Kathimerini goes on the quote Varoufakis as saying that German FinMin Wolfgang Schaeuble intended to use Grexit as leverage to force France into supporting a system that ceded fiscal decision making to Brussels (which would of course mean giving Berlin more say over EMU countries’ finances):

“Schaeuble has a plan. The way he described it to me is very simple. He believes that the eurozone is not sustainable as it is. He believes there has to be some fiscal transfers, some degree of political union. He believes that for that political union to work without federation, without the legitimacy that a properly elected federal parliament can render, can bestow upon an executive, it will have to be done in a very disciplinary way. And he said explicitly to me that a Grexit is going to equip him with sufficient bargaining, sufficient terrorising power in order to impose upon the French that which Paris has been resisting. And what is that? A degree of transfer of budget making powers from Paris to Brussels.”

The new revelations raise serious concerns for Alexis Tsipras. The deep divisions within Syriza are by now well publicized, but reports of covert plans to establish parallel banking systems using tax filers’ IDs and the idea that elements within the ruling party plotted to seize billions in currency reserves and take control of the central bank have left some lawmakers demanding answers. Here’s Reuters:

The center-right New Democracy party and the centrist To Potami and the Socialist Pasok parties, which all backed Tsipras in parliamentary votes on the bailout this month, demanded a response to the reports.

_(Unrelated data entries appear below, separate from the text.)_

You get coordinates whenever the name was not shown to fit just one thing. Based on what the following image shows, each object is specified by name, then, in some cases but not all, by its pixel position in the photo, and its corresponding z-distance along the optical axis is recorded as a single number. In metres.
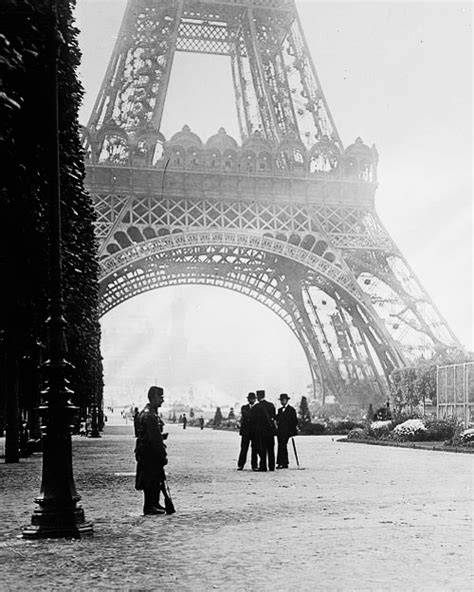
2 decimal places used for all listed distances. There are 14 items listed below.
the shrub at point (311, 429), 53.31
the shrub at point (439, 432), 37.62
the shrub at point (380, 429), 41.38
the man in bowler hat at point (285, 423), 25.58
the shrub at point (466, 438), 31.78
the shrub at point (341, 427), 53.88
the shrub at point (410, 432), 37.72
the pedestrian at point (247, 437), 24.56
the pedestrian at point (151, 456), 14.48
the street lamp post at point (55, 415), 12.20
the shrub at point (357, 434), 42.50
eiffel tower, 58.03
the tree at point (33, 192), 14.20
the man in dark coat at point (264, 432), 24.30
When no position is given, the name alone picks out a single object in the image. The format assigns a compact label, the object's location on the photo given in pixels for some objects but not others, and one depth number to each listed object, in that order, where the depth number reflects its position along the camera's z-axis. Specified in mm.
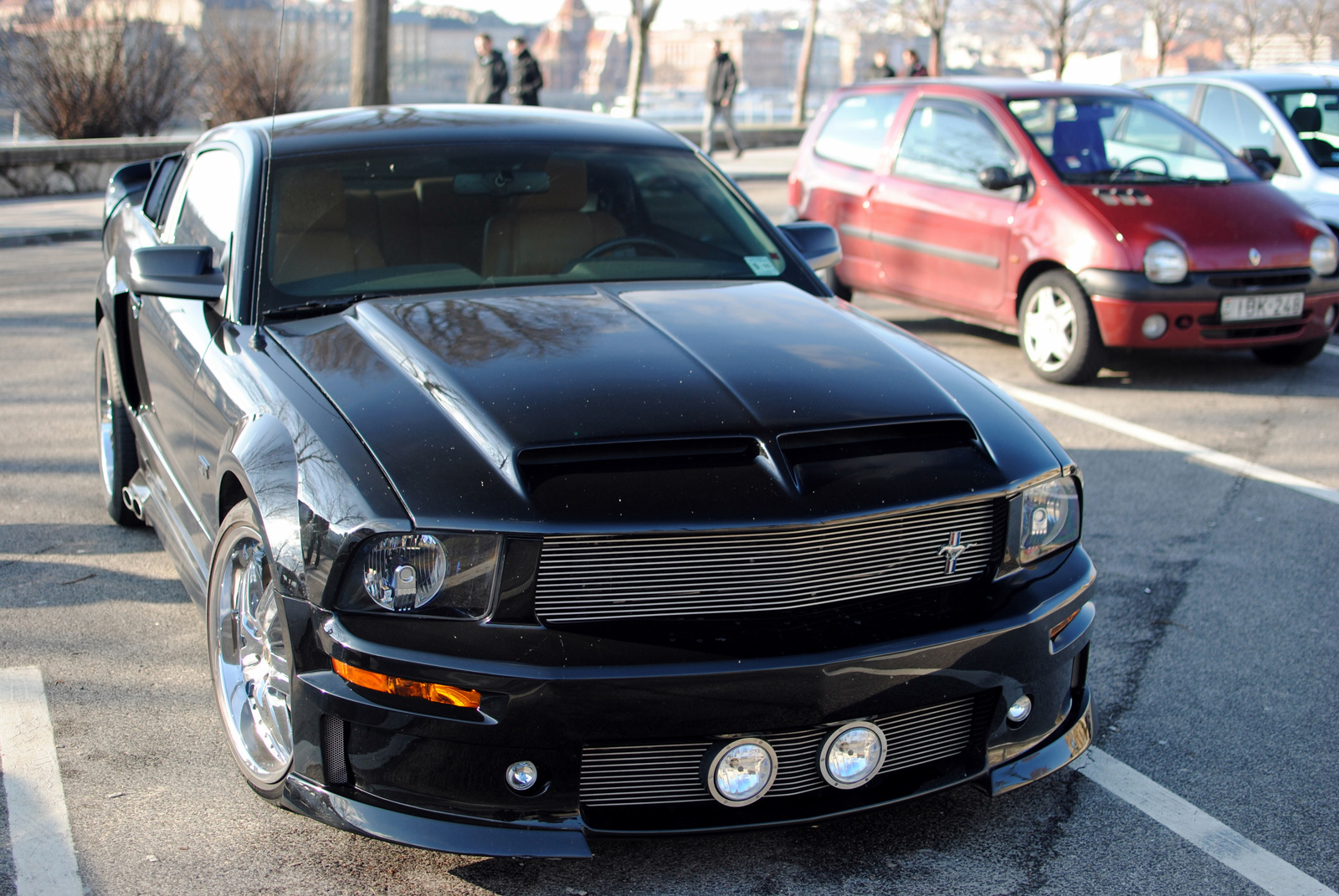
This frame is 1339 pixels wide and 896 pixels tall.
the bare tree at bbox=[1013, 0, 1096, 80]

“The revelations that are coming out raise a major political, economic and moral issue for the government which needs in-depth examination,” it said in a statement.

“Is it true that a designated team in the finance ministry had undertaken work on a backup plan? Is it true they had planned to raid the national Mint and that they prepared for a parallel currency by hacking the tax registration numbers of the taxpayers?”


Tsipras thus finds himself in an extraordinarily difficult spot. Passing two sets of prior bailout actions through parliament cost him dearly on the political front as more than 30 Syriza MPs defected on both votes. This means he’ll be forced to rely on the support of opposition lawmakers to govern going forward or at least until he can call for elections and get a “clean start” after the third troika program is formally in place.

If Syriza’s political opponents come to believe that their efforts to back Tsipras on the way to keeping Greece in the euro are being subverted in secret by members of Tsipras’ own party, their support could dry up quickly leaving the PM with no support from either side of the aisle.

Given all of this, it’s easy to see why many analysts and commentators still believe that Grexit – and everything that comes with it both for Greece and for the EMU – is still the most likely outcome.